Baptismo do Senhor (ano A)

1ª leitura: Livro de Isaías, 42, 1-7

2ª leitura: Actos dos Apóstolos, 10, 34-38

Evangelho: S. Mateus, 3, 13-17

  

«Então não vê que tem demasiadas habilitações? Até a mim, que sou o chefe, é que o senhor podia dar lições! Francamente, acha mesmo que se deve pôr na fila única desta boa gente?!»

Se fosse nos dias de hoje, João Baptista precisaria mesmo de ser muito santo para fazer perguntas como estas ao ver Jesus «pôr-se na fila» dos que iam receber o baptismo…

Um acontecimento que marcou profundamente os discípulos de Jesus (é referido em pormenor pelos quatro evangelistas). Na tradição judaica, o ritual do baptismo só aparece pouco antes da nossa era (nomeadamente na comunidade de Qumran, que terá influenciado João Baptista). A água adquiriu, na generalidade das culturas, profundo simbolismo: origem da vida mas também de destruição e morte (dando origem a nova vida). O próprio acto de lavar é «destruir» a sujidade. Não admira que tenha tanto significado a nível religioso.

Se queremos uma nova vida, é porque reconhecemos que as coisas não andam bem. Mas se não identificamos claramente o que vai mal, sem medo de chamar as coisas pelo nome, não sairemos «da cepa torta». Jesus Cristo não se cansou de desmascarar falsas atitudes religiosas e de injustiça social.

Porém, em toda a sua acção, Jesus não pede o mesmo modo de pensar nem de se relacionar com os outros e com Deus. Não impõe o seu estilo de vida: insiste na atitude fundamental de procura da verdade, tendo como critério o «amor ao próximo». Para podermos organizar uma sociedade sólida, atenta aos erros de perspectiva, precisamos de nos sabermos ouvir uns aos outros, sem preconceitos (2ª leitura). Pois é com o «talento» próprio de cada qual, com o estilo de vida de cada qual, que melhor nos podemos aproximar de mais profundo conhecimento de Deus e de uma relação mais justa entre todos. Um grupo em que se tenha medo de tomar posição ou de deixar que os outros tomem posição é um grupo que atrofia em vez de libertar.

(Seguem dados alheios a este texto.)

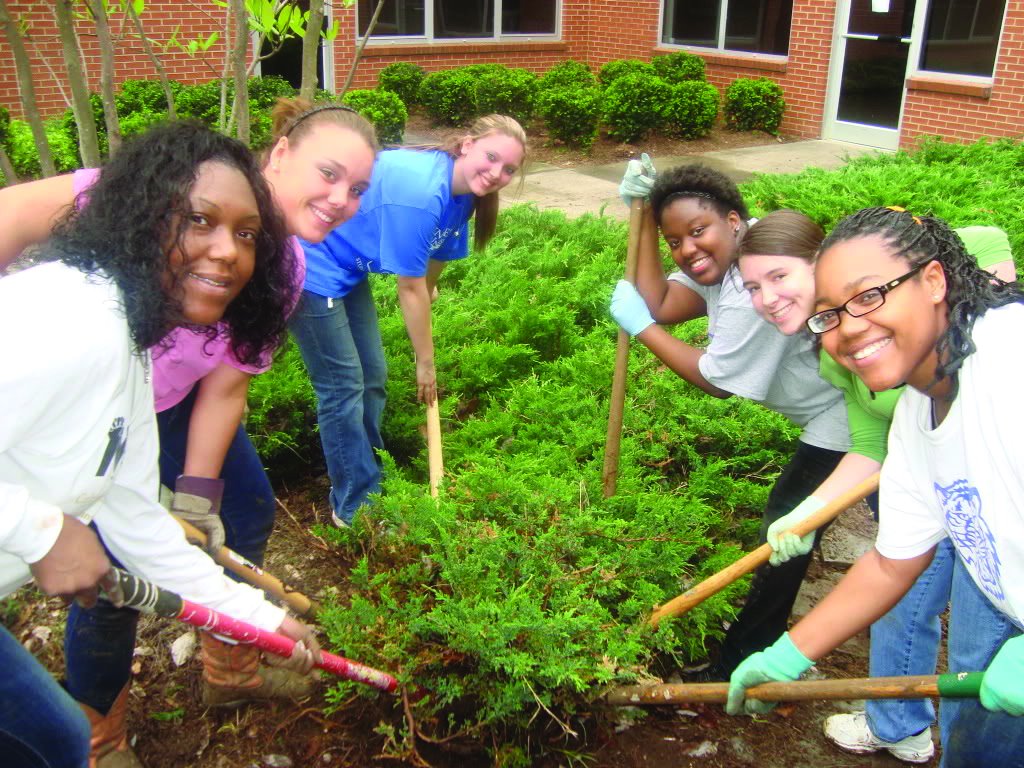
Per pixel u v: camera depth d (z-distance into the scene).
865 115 12.46
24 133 8.59
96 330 1.76
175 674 3.13
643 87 12.14
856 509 4.25
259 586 2.76
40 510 1.78
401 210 3.36
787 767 2.93
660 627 2.82
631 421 4.22
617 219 8.85
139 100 9.98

Mas quantos serão capazes de ajudar os outros a multiplicar os «talentos», sobretudo quando isso implica deixar para eles o primeiro plano? E contudo é esta a principal e difícil missão de quem pretende ser «educador».

Jesus tomou a decisão adulta de ser baptizado, por volta dos 30 anos (o tradicional baptismo infantil valoriza a responsabilidade da sociedade adulta, representada pelos pais e padrinhos). Deu valor ao ambiente estimulante de fé, próprio de um acto litúrgico, começando por pedir com todos os outros a presença do Espírito de Deus e a vontade de o querer como fundamento de todas as nossas esperanças e projectos.

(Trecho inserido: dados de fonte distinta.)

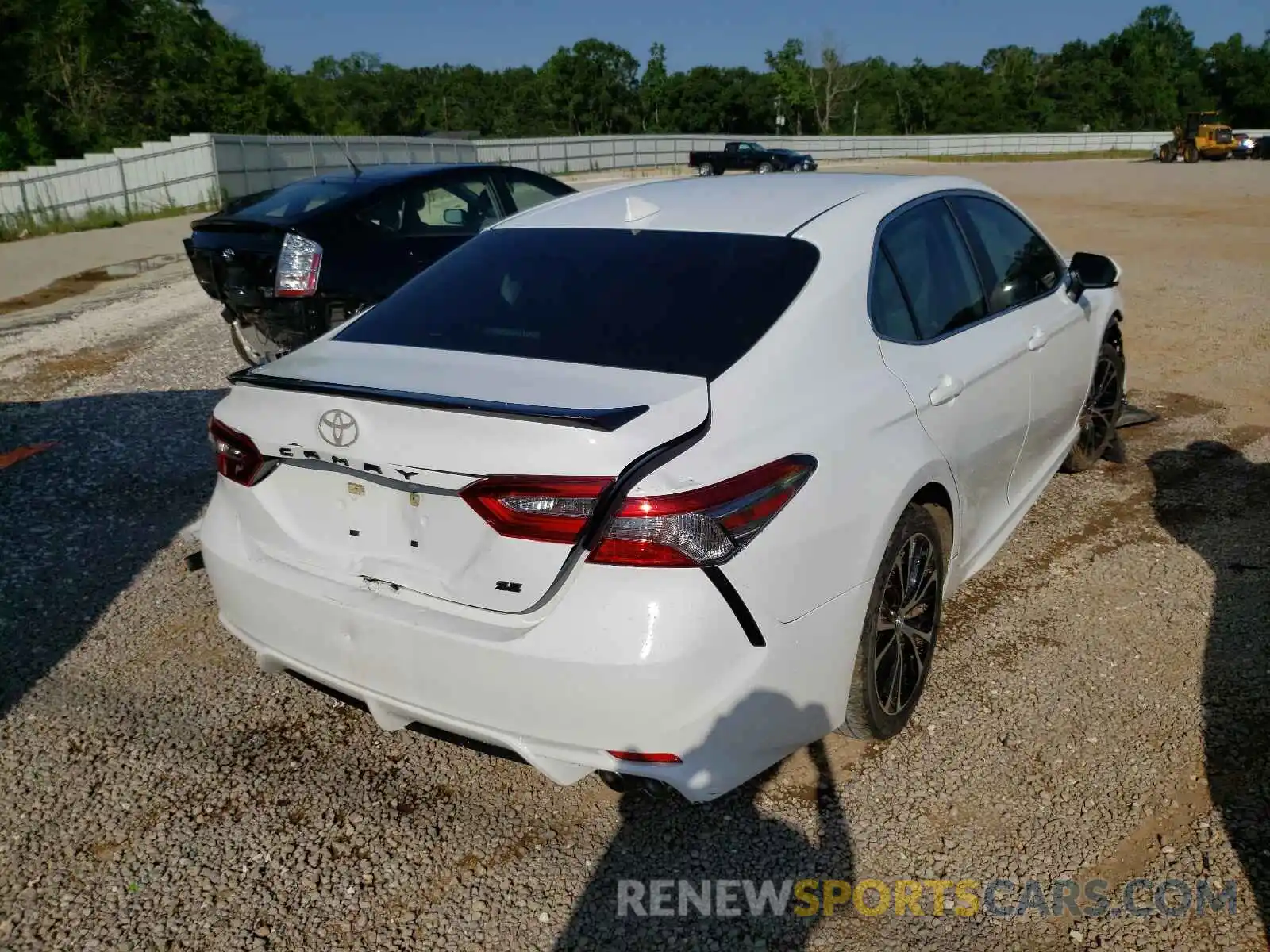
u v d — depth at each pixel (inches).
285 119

(O papa Francisco, ao aparecer em público como «o escolhido», começou por se curvar perante todos, para que todos o ajudassem a entender e viver o Espírito de Deus).

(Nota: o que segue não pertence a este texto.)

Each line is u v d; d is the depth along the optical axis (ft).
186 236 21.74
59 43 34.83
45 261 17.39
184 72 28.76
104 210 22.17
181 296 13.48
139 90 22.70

Partilhando da maneira comum de viver, Jesus começou a cumprir a estranha vocação do «servo de Javé» (1ª leitura) – consagrou a vida, e enfrentou o perigo de ser profeta da verdade, para que sejamos livres de «vistas curtas». E assim como Deus glorificou este «servo», também dotou Jesus do seu «espírito» (sopro divino que tudo renova), declarando-o «o filho muito amado».

Jesus Cristo caminhou «no nosso grupo» e quis estar sempre connosco. A vida está cheia de «baptismos» mais ou menos solenes mais ou menos custosos: uma nova amizade, uma viagem, um novo amor, golpes de sofrimento… são provas da coragem e aptidão para levar em frente aquilo para que nos sentimos chamados. Como «lembretes» de que cada um de nós tem muito a fazer ao «caminhar em grupo» para a Verdade.